> _課題 a_: 飯盛山の登山についての本文では、飯盛山で遭遇したもっとも大きな石の表面の90%を何が覆っていたと書かれているか。

> _本文_:
══════════
今朝平遺跡 縄文のビーナス 10:方位石と磐座
豊田市足助町(あすけちょう)の飯盛山(いいもりやま)登山道は途中から急峻になり、頂上に上がるまでに3度ほど休息を取る必要がありました。1年前に登った時は前日までの雨で湿度が高く、汗だくになり、タオルを持ってこなかったことを後悔しました。
尾根に上がってからの登山道は以下のような、比較的傾斜のなだらかな通路が増えて来た。
花崗岩と思われる石は上記写真のように、ところどころに出現した。
ここまで1時間あまり掛かっている。
頂上が近くなると、初めて見上げるような巨石が出現した。
●地衣類
飯盛山で遭遇した石で、もっとも大きな石だった。
表面の90%はマメヅタが覆い、中腹に1ヶ所、白い地衣類が繁殖しており、その部分とその下部をマメヅタが繁殖を避けている。
══════════
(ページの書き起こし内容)
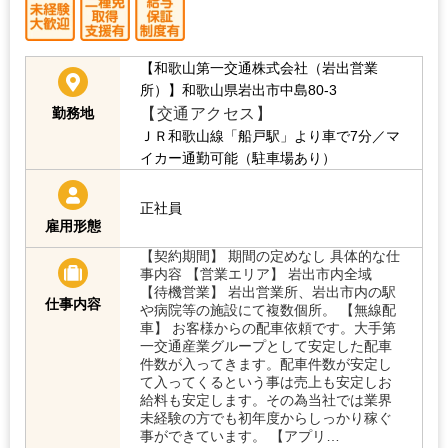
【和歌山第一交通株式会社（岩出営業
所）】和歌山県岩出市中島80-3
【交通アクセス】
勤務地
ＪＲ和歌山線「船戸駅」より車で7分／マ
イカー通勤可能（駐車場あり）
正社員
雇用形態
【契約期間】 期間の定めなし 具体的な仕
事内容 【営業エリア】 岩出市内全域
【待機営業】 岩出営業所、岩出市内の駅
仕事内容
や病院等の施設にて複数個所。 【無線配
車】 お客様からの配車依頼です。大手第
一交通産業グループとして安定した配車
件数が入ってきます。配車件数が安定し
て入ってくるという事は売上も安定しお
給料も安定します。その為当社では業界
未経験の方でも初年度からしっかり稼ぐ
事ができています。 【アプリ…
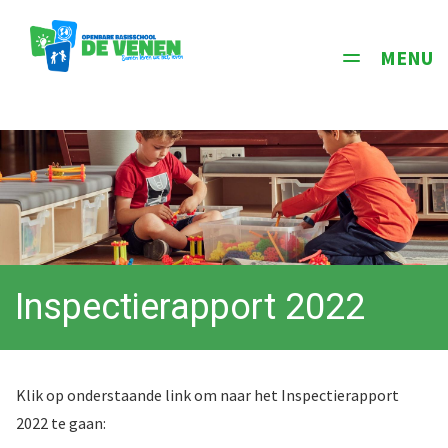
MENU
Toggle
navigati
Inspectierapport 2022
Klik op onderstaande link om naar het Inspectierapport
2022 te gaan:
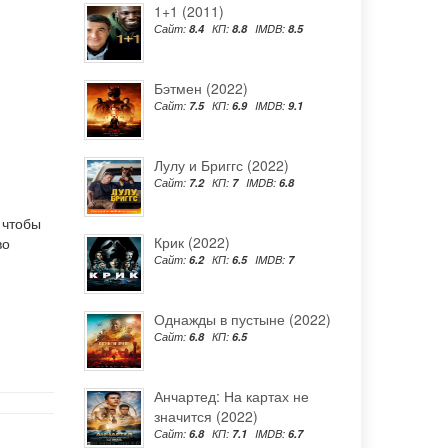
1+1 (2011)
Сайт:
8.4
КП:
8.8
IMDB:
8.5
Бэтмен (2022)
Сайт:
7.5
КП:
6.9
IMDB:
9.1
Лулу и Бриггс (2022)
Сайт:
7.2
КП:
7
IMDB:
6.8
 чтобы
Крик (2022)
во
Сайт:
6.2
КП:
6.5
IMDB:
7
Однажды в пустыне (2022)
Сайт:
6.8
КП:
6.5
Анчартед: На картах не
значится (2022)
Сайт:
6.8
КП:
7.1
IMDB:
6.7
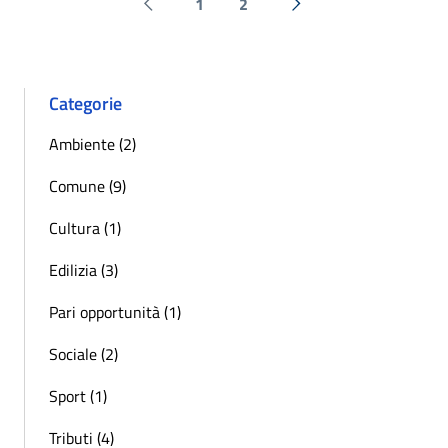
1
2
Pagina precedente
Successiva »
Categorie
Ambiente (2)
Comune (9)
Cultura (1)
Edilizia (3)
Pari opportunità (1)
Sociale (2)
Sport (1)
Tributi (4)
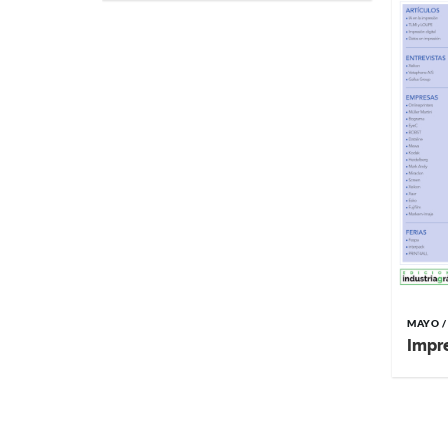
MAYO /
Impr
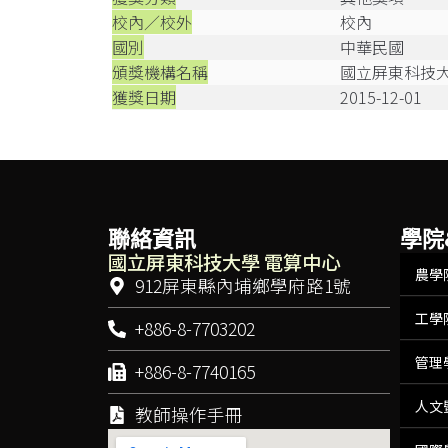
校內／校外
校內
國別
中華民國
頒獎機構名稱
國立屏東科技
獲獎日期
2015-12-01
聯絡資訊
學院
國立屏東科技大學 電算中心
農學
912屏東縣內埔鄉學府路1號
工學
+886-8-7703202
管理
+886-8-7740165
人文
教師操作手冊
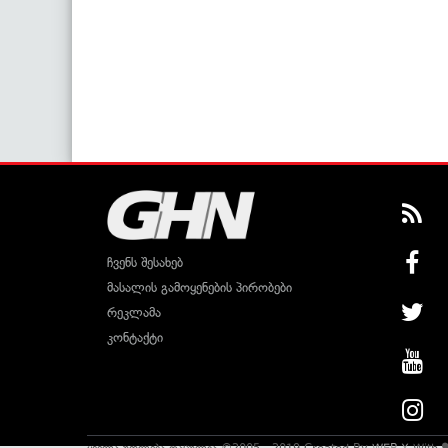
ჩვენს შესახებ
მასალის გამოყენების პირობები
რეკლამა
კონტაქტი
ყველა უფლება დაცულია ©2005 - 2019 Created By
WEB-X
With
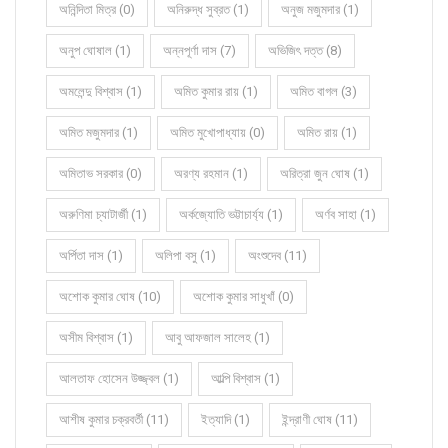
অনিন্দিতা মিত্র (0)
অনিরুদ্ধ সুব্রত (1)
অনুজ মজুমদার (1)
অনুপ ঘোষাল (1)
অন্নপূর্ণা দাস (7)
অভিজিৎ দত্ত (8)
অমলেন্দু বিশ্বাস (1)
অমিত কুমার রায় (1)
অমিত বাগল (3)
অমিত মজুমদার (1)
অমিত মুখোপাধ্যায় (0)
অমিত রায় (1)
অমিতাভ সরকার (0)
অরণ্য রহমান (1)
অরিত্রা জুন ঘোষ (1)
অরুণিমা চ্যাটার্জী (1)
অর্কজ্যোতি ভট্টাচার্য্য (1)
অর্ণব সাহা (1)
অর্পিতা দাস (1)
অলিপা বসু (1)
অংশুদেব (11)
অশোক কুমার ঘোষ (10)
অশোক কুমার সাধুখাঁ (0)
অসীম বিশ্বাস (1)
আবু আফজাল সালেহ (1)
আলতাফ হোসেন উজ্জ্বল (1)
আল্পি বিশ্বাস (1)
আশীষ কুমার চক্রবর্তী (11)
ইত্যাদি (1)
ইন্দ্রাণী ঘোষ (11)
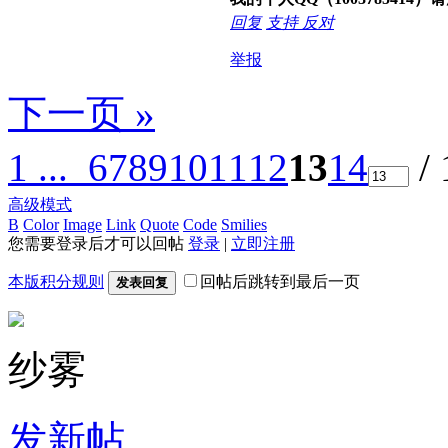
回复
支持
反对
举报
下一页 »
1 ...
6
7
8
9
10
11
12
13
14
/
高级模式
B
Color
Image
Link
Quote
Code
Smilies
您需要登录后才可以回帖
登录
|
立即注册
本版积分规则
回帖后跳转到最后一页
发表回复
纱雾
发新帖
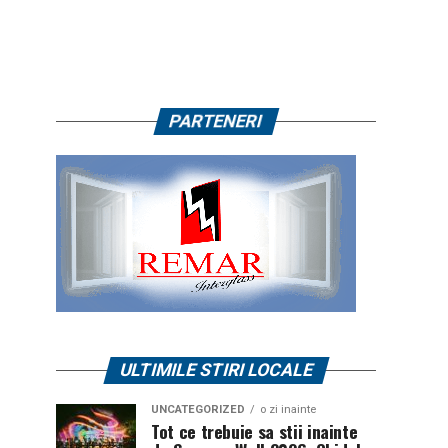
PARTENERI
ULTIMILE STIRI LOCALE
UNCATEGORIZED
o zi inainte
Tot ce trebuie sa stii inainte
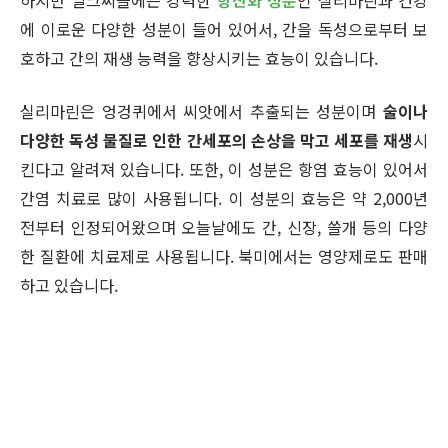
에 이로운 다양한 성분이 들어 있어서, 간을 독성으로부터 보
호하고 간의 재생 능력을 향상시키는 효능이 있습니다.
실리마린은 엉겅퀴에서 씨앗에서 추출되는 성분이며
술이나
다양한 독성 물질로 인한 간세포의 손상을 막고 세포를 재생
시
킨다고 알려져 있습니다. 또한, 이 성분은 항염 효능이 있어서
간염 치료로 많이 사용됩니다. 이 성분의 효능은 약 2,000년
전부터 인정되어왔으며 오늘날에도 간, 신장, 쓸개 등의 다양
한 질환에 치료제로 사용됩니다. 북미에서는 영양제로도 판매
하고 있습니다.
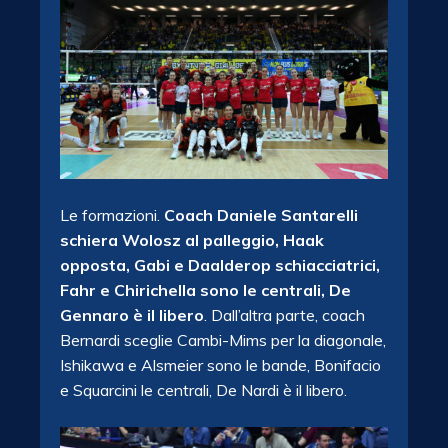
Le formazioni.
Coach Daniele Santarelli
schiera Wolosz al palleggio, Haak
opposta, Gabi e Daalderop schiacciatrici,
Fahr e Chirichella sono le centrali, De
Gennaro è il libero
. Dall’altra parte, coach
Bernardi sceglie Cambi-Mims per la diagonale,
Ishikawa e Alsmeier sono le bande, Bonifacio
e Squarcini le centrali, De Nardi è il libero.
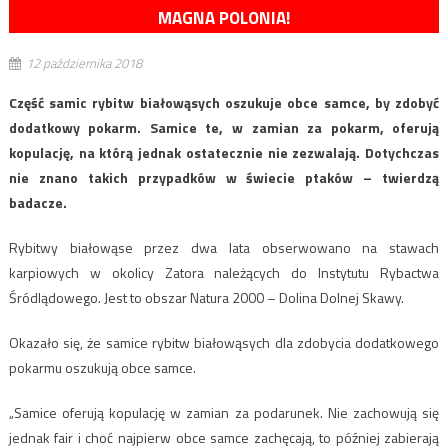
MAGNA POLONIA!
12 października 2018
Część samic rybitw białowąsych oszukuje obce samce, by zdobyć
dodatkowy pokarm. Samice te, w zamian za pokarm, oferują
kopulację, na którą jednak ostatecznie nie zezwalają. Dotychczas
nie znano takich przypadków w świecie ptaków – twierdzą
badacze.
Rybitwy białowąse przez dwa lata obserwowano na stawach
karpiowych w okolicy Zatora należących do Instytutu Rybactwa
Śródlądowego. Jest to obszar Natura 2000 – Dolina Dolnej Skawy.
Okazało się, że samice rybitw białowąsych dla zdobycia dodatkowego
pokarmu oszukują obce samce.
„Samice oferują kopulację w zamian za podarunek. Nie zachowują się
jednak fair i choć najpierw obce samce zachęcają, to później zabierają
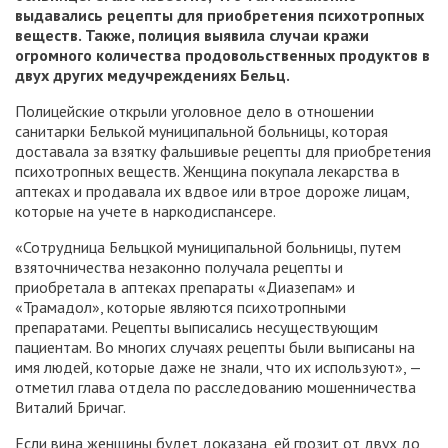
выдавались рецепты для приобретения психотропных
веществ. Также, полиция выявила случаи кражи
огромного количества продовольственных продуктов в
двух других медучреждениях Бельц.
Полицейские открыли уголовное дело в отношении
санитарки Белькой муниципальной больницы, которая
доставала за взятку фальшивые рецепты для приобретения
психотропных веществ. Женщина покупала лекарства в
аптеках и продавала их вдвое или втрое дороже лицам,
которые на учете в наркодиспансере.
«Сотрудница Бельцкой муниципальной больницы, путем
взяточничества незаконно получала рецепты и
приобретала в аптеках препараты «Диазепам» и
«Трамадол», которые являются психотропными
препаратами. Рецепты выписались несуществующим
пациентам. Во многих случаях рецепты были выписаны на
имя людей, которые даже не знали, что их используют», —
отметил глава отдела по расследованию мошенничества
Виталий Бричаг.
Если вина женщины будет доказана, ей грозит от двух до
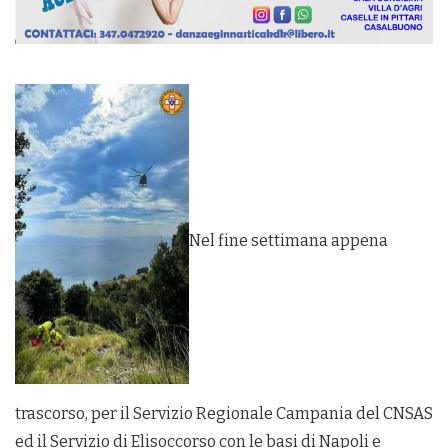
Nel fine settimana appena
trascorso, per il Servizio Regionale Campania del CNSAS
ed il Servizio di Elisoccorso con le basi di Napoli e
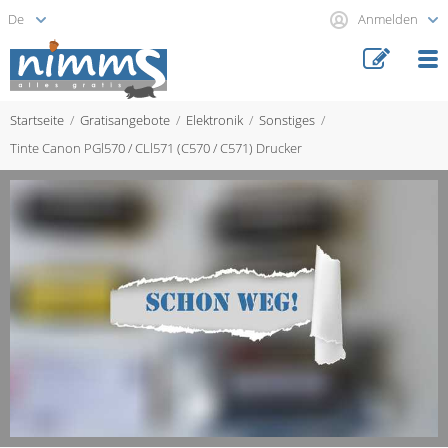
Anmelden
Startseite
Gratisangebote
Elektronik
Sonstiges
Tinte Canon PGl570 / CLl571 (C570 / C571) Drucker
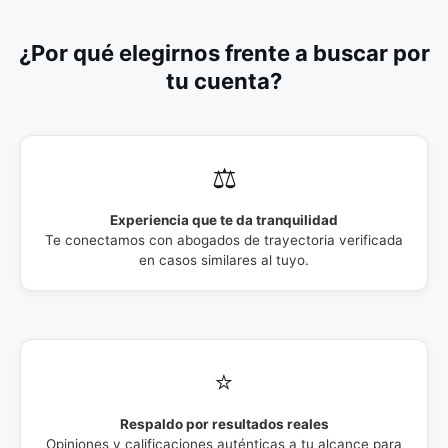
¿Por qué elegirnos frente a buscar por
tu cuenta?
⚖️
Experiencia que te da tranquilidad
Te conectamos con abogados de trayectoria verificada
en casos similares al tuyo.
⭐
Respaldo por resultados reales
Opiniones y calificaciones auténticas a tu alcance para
══════════
> _課題 b_: 記録の中で文字列「libero」を含む行はいくつあるか、数だけを答えよ。大文字と小文字は区別する。

> _解答 a_: マメヅタが覆っていた。

> _解答 b_: 2